Model Encryption Protection

Overview

The MindSpore framework provides the symmetric encryption algorithm to encrypt the parameter files or inference models to protect the model files. When the symmetric encryption algorithm is used, the ciphertext model is directly loaded to complete inference or incremental training. Currently, the encryption solution protects checkpoint and MindIR model files on the Linux platform.

The following uses an example to describe how to encrypt, export, decrypt, and load data.

Download address of the complete sample code: https://gitee.com/mindspore/docs/blob/master/docs/sample_code/model_encrypt_protection/encrypt_checkpoint.py

Safely Exporting a Checkpoint File

Currently, MindSpore supports the use of the callback mechanism to save model parameters during training. You can configure the encryption key and encryption mode in the CheckpointConfig object and transfer them to the ModelCheckpoint to enable encryption protection for the parameter file. The configuration procedure is as follows:

from mindspore.train import CheckpointConfig, ModelCheckpoint

config_ck = CheckpointConfig(save_checkpoint_steps=1875, keep_checkpoint_max=10, enc_key=b'0123456789ABCDEF', enc_mode='AES-GCM')
ckpoint_cb = ModelCheckpoint(prefix='lenet_enc', directory=None, config=config_ck)
model.train(10, dataset, callbacks=ckpoint_cb)

In the preceding code, the encryption key and encryption mode are initialized in CheckpointConfig to enable model encryption.

enc_key indicates the key used for symmetric encryption.
enc_mode indicates the encryption mode.

In addition to the preceding method for saving model parameters, you can also call the save_checkpoint API to save model parameters. The method is as follows:

import mindspore as ms

ms.save_checkpoint(network, 'lenet_enc.ckpt', enc_key=b'0123456789ABCDEF', enc_mode='AES-GCM')

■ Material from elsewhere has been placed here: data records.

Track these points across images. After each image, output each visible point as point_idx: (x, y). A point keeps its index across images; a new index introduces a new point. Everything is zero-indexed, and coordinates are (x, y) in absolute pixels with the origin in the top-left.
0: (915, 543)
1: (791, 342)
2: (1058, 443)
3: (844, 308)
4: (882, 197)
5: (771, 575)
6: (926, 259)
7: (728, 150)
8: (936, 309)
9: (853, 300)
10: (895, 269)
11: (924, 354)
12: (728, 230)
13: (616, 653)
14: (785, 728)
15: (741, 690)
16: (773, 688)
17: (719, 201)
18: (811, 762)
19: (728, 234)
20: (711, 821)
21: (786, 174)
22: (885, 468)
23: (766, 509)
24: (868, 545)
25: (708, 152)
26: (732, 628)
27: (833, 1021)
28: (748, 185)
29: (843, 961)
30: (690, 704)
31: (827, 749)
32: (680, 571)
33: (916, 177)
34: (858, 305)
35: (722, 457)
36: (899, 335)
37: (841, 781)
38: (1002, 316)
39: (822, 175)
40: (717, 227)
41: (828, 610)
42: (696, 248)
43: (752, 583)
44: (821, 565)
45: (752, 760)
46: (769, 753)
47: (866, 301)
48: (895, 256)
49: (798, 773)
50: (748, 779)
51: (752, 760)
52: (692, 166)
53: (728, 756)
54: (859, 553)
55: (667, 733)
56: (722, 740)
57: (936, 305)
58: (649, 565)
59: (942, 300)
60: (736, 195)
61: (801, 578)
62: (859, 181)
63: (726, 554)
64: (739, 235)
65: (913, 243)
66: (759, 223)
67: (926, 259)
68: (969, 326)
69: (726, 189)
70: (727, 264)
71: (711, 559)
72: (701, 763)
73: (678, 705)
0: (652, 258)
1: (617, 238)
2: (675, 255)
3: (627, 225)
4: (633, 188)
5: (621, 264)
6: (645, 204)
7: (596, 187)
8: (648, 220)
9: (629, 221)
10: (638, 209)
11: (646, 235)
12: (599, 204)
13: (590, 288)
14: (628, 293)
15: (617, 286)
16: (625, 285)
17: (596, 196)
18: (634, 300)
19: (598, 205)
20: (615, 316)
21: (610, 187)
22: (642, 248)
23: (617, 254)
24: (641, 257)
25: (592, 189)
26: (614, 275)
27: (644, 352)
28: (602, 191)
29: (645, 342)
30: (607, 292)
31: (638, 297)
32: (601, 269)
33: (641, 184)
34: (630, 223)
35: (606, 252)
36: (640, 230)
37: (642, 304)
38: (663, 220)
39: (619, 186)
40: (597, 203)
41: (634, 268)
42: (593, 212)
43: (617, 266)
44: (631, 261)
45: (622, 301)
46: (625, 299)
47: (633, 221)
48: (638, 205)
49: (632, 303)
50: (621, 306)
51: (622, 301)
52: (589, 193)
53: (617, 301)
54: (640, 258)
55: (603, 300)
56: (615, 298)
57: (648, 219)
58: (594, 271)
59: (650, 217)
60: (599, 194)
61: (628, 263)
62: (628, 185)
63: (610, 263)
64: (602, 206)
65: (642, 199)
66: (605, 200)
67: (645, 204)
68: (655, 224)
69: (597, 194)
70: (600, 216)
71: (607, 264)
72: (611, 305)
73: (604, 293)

The definitions of enc_key and enc_mode are the same as those described above.

Loading the Ciphertext Checkpoint File

MindSpore provides load_checkpoint and load_distributed_checkpoint for loading checkpoint parameter files in single-file and distributed scenarios, respectively. For example, in the single-file scenario, you can use the following method to load the ciphertext checkpoint file:

import mindspore as ms

param_dict = ms.load_checkpoint('lenet_enc.ckpt', dec_key=b'0123456789ABCDEF', dec_mode='AES-GCM')

In the preceding code, dec_key and dec_mode are specified to enable the function of reading the ciphertext file.

dec_key indicates the key used for symmetric decryption.
dec_mode indicates the decryption mode.

The methods in distributed scenarios are similar. You only need to specify dec_key and dec_mode when calling load_distributed_checkpoint.

Safely Exporting a Model File

The export API provided by MindSpore can be used to export models in MindIR, AIR, or ONNX format. When exporting a MindIR model, you can use the following method to enable encryption protection:

import mindspore as ms
input_arr = ms.Tensor(np.zeros([32, 3, 32, 32], np.float32))
ms.export(network, input_arr, file_name='lenet_enc', file_format='MINDIR', enc_key=b'0123456789ABCDEF', enc_mode='AES-GCM')

MindIR, AIR, or ONNX formats support user-customized encryption protection. The encryption method must follow the format below:

def encrypt_func(model_stream : bytes, key : bytes):
    plain_data = BytesIO()
    # customized encryption algorithm
    plain_data.write(model_stream)
    return plain_data.getvalue()

The parameters for customized encryption are model stream (bytes) and encryption key (bytes). The encryption method must return the encrypted model stream in bytes too. The customized encryption method is passed from the parameter enc_mode.

You can use the following method to enable customized encryption protection:

import mindspore as ms
def encrypt_func(model_stream : bytes, key : bytes):
    plain_data = BytesIO()
    # customized encryption algorithm
    plain_data.write(model_stream)
    return plain_data.getvalue()

input_arr = ms.Tensor(np.zeros([32, 3, 32, 32], np.float32))
ms.export(network, input_arr, file_name='lenet_enc', file_format='MINDIR', enc_key=b'0123456789ABCDEF', enc_mode=encrypt_func)

Loading the Ciphertext MindIR File

If you write scripts using Python on the cloud, you can use the load API to load the MindIR model. When loading the ciphertext MindIR, you can specify dec_key and dec_mode to decrypt the model.

import mindspore as ms
graph = ms.load('lenet_enc.mindir', dec_key=b'0123456789ABCDEF', dec_mode='AES-GCM')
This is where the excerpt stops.